The veracity and accuracy of the books written by Evans and Cheevers have been questioned, with some historians finding discrepancies between the women's account and the court records and documents.

==Release and later life==
Evans and Cheevers were released in 1662, after repeated attempts to convert them to Catholicism had failed. Both the priests responsible for them and the new consul grew weary of their behaviour while imprisoned, coinciding with continued petitions from George Fox and Gilbert Lately. On their journey home, Evans and Cheevers continued proselytizing and advertising their faith. Though they were not met with open hostility, their journey back to England was hastened by the English authorities.

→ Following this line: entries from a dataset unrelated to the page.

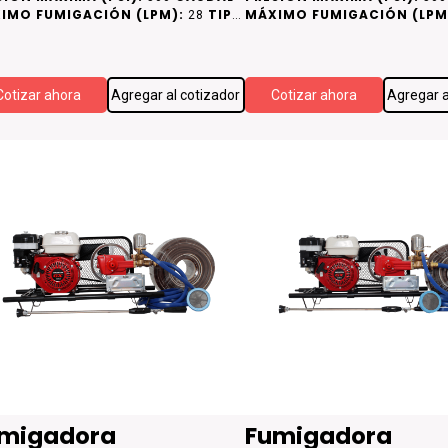
IMO FUMIGACIÓN (LPM):
TIPO
MÁXIMO FUMIGACIÓN (LPM
28
CAMISA DE CILINDRO:
DE CAMISA DE CILINDRO:
CAMISA DE
CA
RO
ACERO
Cotizar ahora
Agregar al cotizador
Cotizar ahora
Agregar a
migadora
Fumigadora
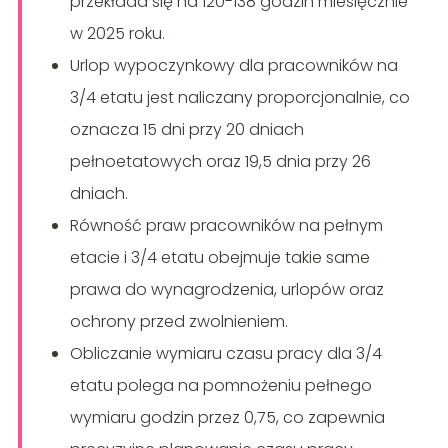
przekłada się na 120-138 godzin miesięcznie
w 2025 roku.
Urlop wypoczynkowy dla pracowników na
3/4 etatu jest naliczany proporcjonalnie, co
oznacza 15 dni przy 20 dniach
pełnoetatowych oraz 19,5 dnia przy 26
dniach.
Równość praw pracowników na pełnym
etacie i 3/4 etatu obejmuje takie same
prawa do wynagrodzenia, urlopów oraz
ochrony przed zwolnieniem.
Obliczanie wymiaru czasu pracy dla 3/4
etatu polega na pomnożeniu pełnego
wymiaru godzin przez 0,75, co zapewnia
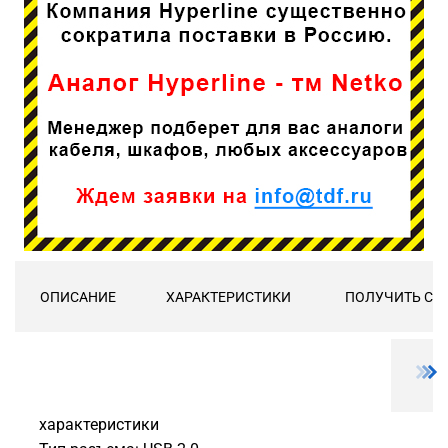
ОПИСАНИЕ
ХАРАКТЕРИСТИКИ
ПОЛУЧИТЬ СК
характеристики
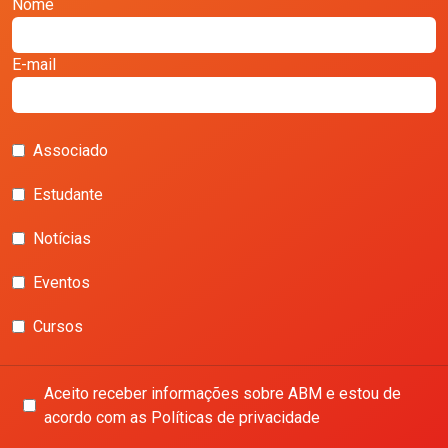
Nome
E-mail
Associado
Estudante
Notícias
Eventos
Cursos
Aceito receber informações sobre ABM e estou de
acordo com as Políticas de privacidade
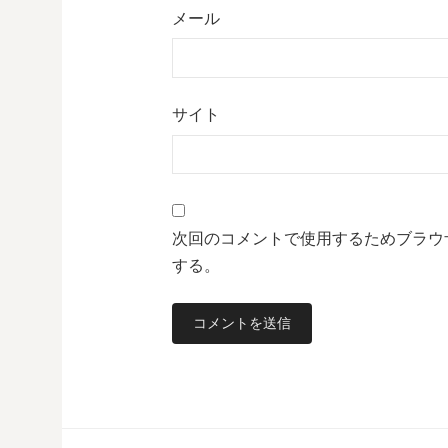
メール
サイト
次回のコメントで使用するためブラウ
する。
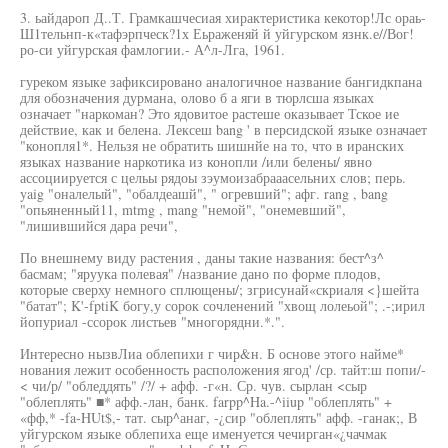
3. ьайдароп Д..Т. Грамкашчесиая хирактеристика кекотор!Лс ораь-
Ш1тельнп-к«тафэрпческ?1х Еьраженяй й уйгурском язнк.е//Вог!
ро-си уйгурская фамлогии.- А^л-Лга, 1961.
гуреком языке зафиксировано аналогичное название бангидкпана
для обозначения дурмана, олово б а яги в тюрлсша языках
означает "наркоман? Это ядовитое растеше оказывает Тское ие
действие, как и белена. Лексеш bang ' в персидской языке означает
"конопля1*. Нельзя не обратить шишнйе на то, что в иранских
языках название наркотика из конопли /или белены/ явно
ассоциируется с цельы рядоы зэумоизабрааасельних слов; перь.
yaig "оналелый", "обалдеашй", " огревший"; афг. rang , bang
"опьяненный11, mtmg , mang "немой", "онемевший",
"лишившийся дара речи",
По внешнему виду растения , даны такие названия: бест^з^
басмам; "яруука полевая" /название дано по форме плодов,
которые сверху немного сплющены/; згрисунай«скриаля <}шейта
"батат"; K'-fptiK богу,у сорок сочленений "хвощ лолеьой"; .-;ирил
йопуриал -ссорок листьев "многорядни.*.".
Интересно нызвЛиа облепихи г чир&н. Б основе этого найме*
нования лежит особенность расположения ягод' /ср. тайт:ш попи/-
< чи/р/ "обледдять" /?/ + афф. -г«н. Ср. чув. сырлан <сыр
"облеплять" ■* афф.-лан, банк. farpp^Ha.-^iiup "облеплять" +
«фф,* -fa-HUt$,- тат. сыр^анаг, -¿сир "облеплять" афф. -ганак;, В
уйгурском языке облепиха еще именуется чечирган«¿чачмак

Not much is known of the subsequent lives of Evans and Cheevers. Some Christian organizations, however, hold the works of Evans and Cheevers as examples of true religious dedication. Some also credit them with shedding valuable light on early Quaker theology and the evolution of church doctrine.

==List of works==
- Evans, Katherine and Sarah Cheevers, A True Account of the Great Tryals and Cruel Sufferings Undergone by Those Two Faithful Servants of God, Katherine Evans and Sarah Cheevers, in the Time of Their above Three Years and a Halfs Confinement in the Island Malta, London: 1663.
- Evans, Katharine and Sarah Cheevers, This is a Short Relation of some of the Cruel Sufferings (for the Truths Sake) of Katharine Evans & Sarah Cheevers in the Inquisition in the Isle of Malta. London, 1662
- Evans, Katherine, Sarah Cheevers, and George Robinson. A brief history of the voyage of Katharine Evans and Sarah Cheevers, to the island of Malta ... To which is added, a short relation from George Robinson, of the sufferings which befel him in his journey to Jerusalem. London: Printed by the assigns of J. Sowle, in White-Hart-Court in Gracious-Street, and at the Bible in George-Yard, Lombard-Street, 1715.